Book local campismos at Campismo Popular (Martí #225, e/ Galano y Reyes, tel. 021/64-2776).
There are scores of private rooms for rent. All are air-conditioned and most serve meals. Here are a few of my faves.
For an independent apartment, try Casa Fernando y Natasha (Flor Crombet #115 e/ Frank País y Maraví, tel. 021/64-3820, CUC20), taking up the ground floor below the owners’ home. You get a TV lounge and modern bathroom. The friendly owners were tremendously attentive when I stayed here in 2009.
I also enjoyed my stay at Casa de Josefina (Flor Crombet #269, c/o tel. 021/64-1928, CUC15–20), where the pleasant hosts offer one room with a firm mattress, fan, private bathroom, and terrace.
Casa Particular El Mirador (Maceo #86, e/ 24 de Febrero y 10 de Octubre, tel. 021/64-2647, ilianacu09 [at] gmail [dot] com, CUC15–20) is one of the best room rentals. Hostess Iliana Sotorongo Rodríguez’s attractive colonial home has two spacious upstairs rooms with fans and lofty ceilings that open to a balcony with rockers and views.
An excellent and similar alternative, Casa de Isabel Castro (Marian Grajales #35, tel. 021/64-2267, CUC15–20) has 1950s retro decor. The patio to the rear gets the sun and opens to a large garden with fruit trees. It has secure parking.
Casa de William Montoya (Martí #287, e/ Abel Díaz y Glicerio Blanco, tel. 021/64-1917, CUC20–25) is a lofty-ceilinged colonial home with a pleasant lounge, two rooms with private bathrooms, plus secure parking.
All hotels are operated by Gaviota (reservasps [at] gaviota [dot] co [dot] cu) and have air-conditioned rooms with satellite TV.
Thumbs up for Hostal La Habanera (Maceo #126, esq. Frank País, tel. 021/64-5273, fax 021/64-5339, habanabc [at] enet [dot] cu, CUC30 s, CUC35 d low season, CUC35 s, CUC40 d high season), a splendid restoration of a colonial-era hotel. Its 10 rooms around a central atrium patio have high ceilings, pleasant rattan furniture, and modern bathrooms. There’s a small bar and restaurant.

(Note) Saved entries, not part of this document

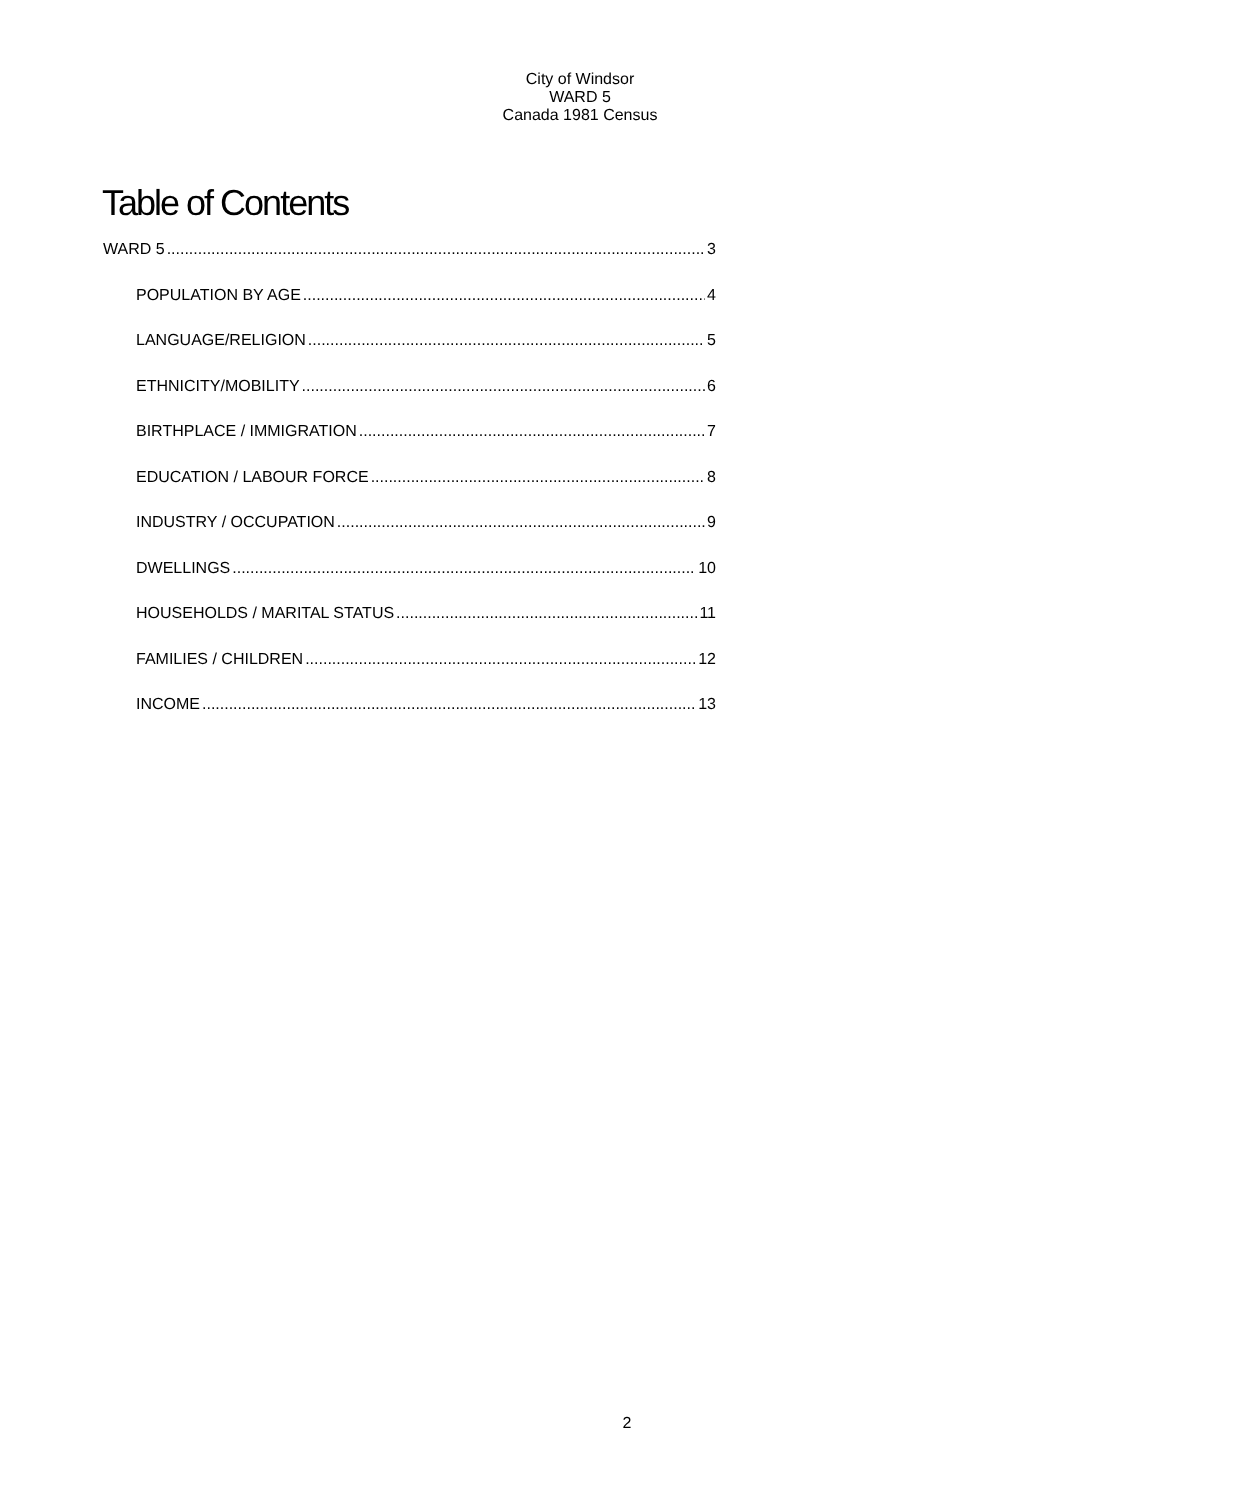City of Windsor
WARD 5
Canada 1981 Census
Table of Contents
WARD 5 3
POPULATION BY AGE 4
LANGUAGE/RELIGION 5
ETHNICITY/MOBILITY 6
BIRTHPLACE / IMMIGRATION 7
EDUCATION / LABOUR FORCE 8
INDUSTRY / OCCUPATION 9
DWELLINGS 10
HOUSEHOLDS / MARITAL STATUS 11
FAMILIES / CHILDREN 12
INCOME 13
2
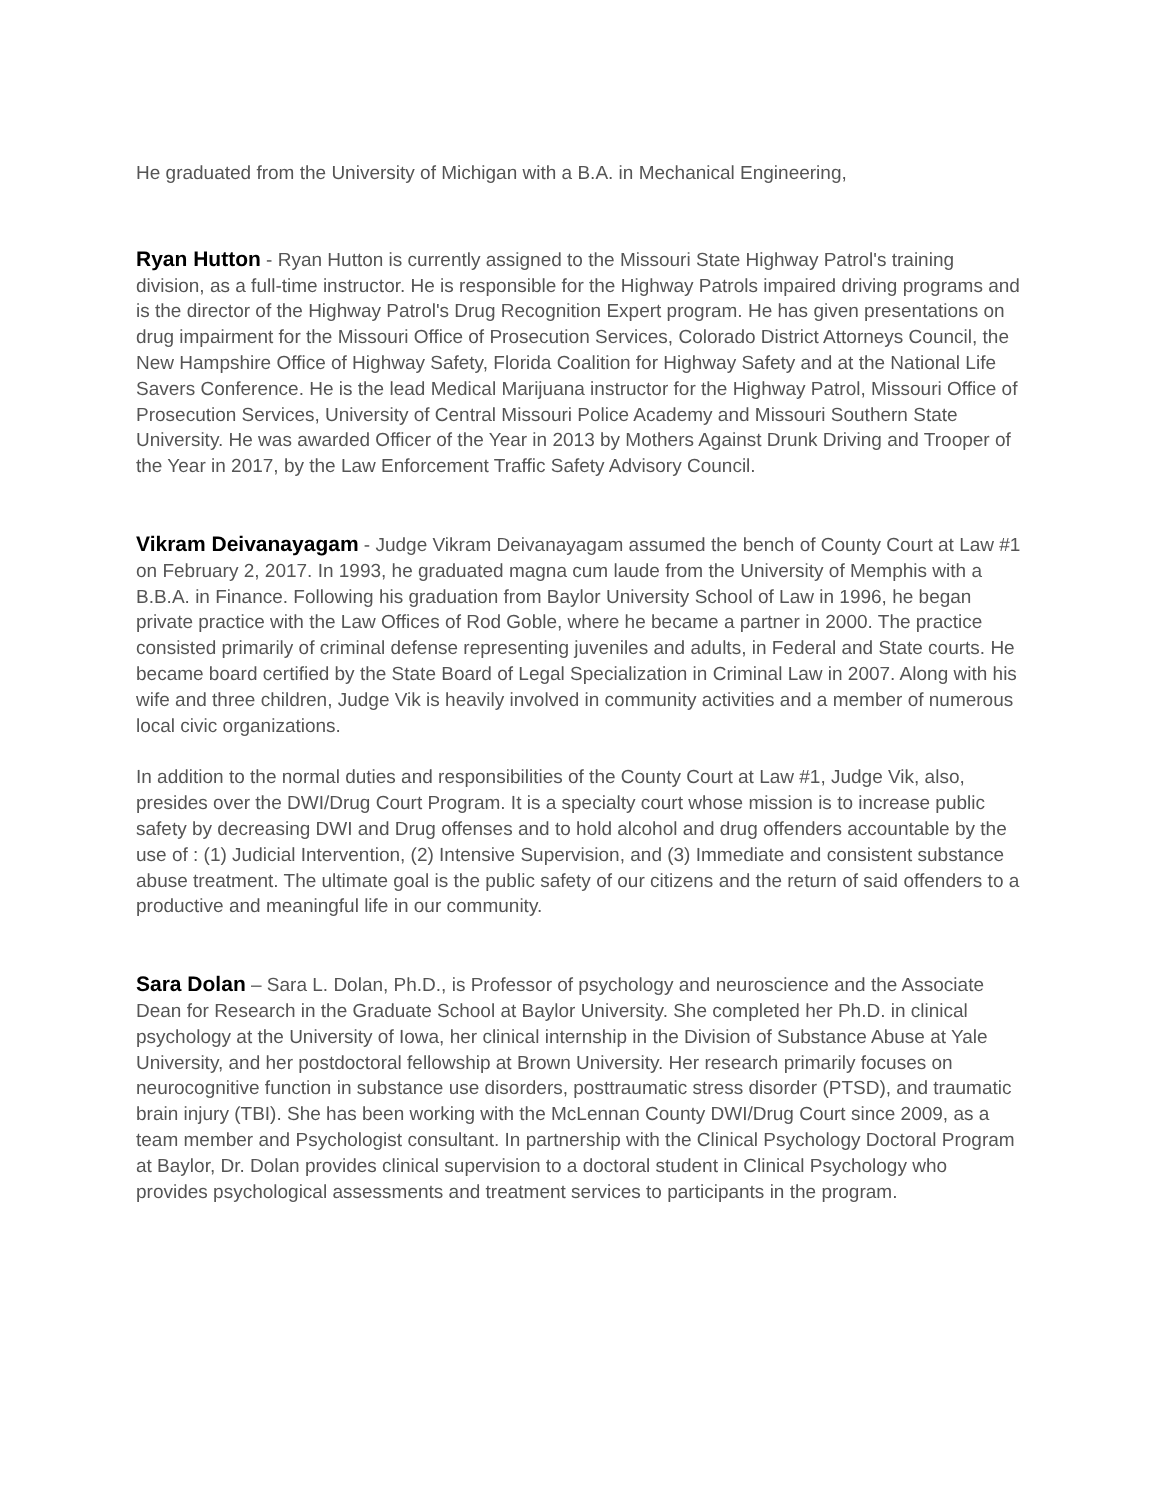He graduated from the University of Michigan with a B.A. in Mechanical Engineering,
Ryan Hutton - Ryan Hutton is currently assigned to the Missouri State Highway Patrol's training division, as a full-time instructor. He is responsible for the Highway Patrols impaired driving programs and is the director of the Highway Patrol's Drug Recognition Expert program. He has given presentations on drug impairment for the Missouri Office of Prosecution Services, Colorado District Attorneys Council, the New Hampshire Office of Highway Safety, Florida Coalition for Highway Safety and at the National Life Savers Conference. He is the lead Medical Marijuana instructor for the Highway Patrol, Missouri Office of Prosecution Services, University of Central Missouri Police Academy and Missouri Southern State University. He was awarded Officer of the Year in 2013 by Mothers Against Drunk Driving and Trooper of the Year in 2017, by the Law Enforcement Traffic Safety Advisory Council.
Vikram Deivanayagam - Judge Vikram Deivanayagam assumed the bench of County Court at Law #1 on February 2, 2017. In 1993, he graduated magna cum laude from the University of Memphis with a B.B.A. in Finance. Following his graduation from Baylor University School of Law in 1996, he began private practice with the Law Offices of Rod Goble, where he became a partner in 2000. The practice consisted primarily of criminal defense representing juveniles and adults, in Federal and State courts. He became board certified by the State Board of Legal Specialization in Criminal Law in 2007. Along with his wife and three children, Judge Vik is heavily involved in community activities and a member of numerous local civic organizations.
In addition to the normal duties and responsibilities of the County Court at Law #1, Judge Vik, also, presides over the DWI/Drug Court Program. It is a specialty court whose mission is to increase public safety by decreasing DWI and Drug offenses and to hold alcohol and drug offenders accountable by the use of : (1) Judicial Intervention, (2) Intensive Supervision, and (3) Immediate and consistent substance abuse treatment. The ultimate goal is the public safety of our citizens and the return of said offenders to a productive and meaningful life in our community.
Sara Dolan – Sara L. Dolan, Ph.D., is Professor of psychology and neuroscience and the Associate Dean for Research in the Graduate School at Baylor University. She completed her Ph.D. in clinical psychology at the University of Iowa, her clinical internship in the Division of Substance Abuse at Yale University, and her postdoctoral fellowship at Brown University. Her research primarily focuses on neurocognitive function in substance use disorders, posttraumatic stress disorder (PTSD), and traumatic brain injury (TBI). She has been working with the McLennan County DWI/Drug Court since 2009, as a team member and Psychologist consultant. In partnership with the Clinical Psychology Doctoral Program at Baylor, Dr. Dolan provides clinical supervision to a doctoral student in Clinical Psychology who provides psychological assessments and treatment services to participants in the program.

For a room with a view opt for Hotel El Castillo (Calle Calixto García, Loma del Paraíso, tel. 021/64-5106, fax 021/64-5339, CUC42 s, CUC56 d low season, CUC44 s, CUC60 d high season), built atop the foundations of El Castillo. It has 62 rooms (28 are in a new block opened in 2010) furnished colonial style, with balconies with El Yunque views. The restaurant is the best in town, but at last visit the swimming pool was jade-green with algae.
If El Castillo is full, a lesser yet identically priced alternative is Hotel Porto Santo (Carretera del Aeropuerto, tel. 021/64-5106, fax 021/64-5339, www.gaviota-grupo.com, CUC42 s, CUC56 d low season, CUC44 s, CUC60 d high season) on the west side of the bay. Its 36 rooms and 24 cabinas surround an amoeba-shaped pool, and it has tennis.
Warning: You’’ll regret booking into the 12-room Hotel La Rusa (Máximo Gómez #161, tel. 021/64-3011, fax 021/64-5339, larusa [at] enet [dot] cu, CUC20 s, CUC25 d low season, CUC25 s, CUC30 d high season), facing the Malecón. (It once belonged to a Russian woman, Mima Rubenskaya, who fled the Soviet Union in 1917 and settled in Baracoa long before it turned Communist; if you want to know more about her, check out the museum in the Fuerte Matachín.) It was totally drenched during Hurricane Ike in 2008 and despite being refurbished, is so mildewed (water was even running out of the walls and down the stairs at my last visit) that it should be condemned.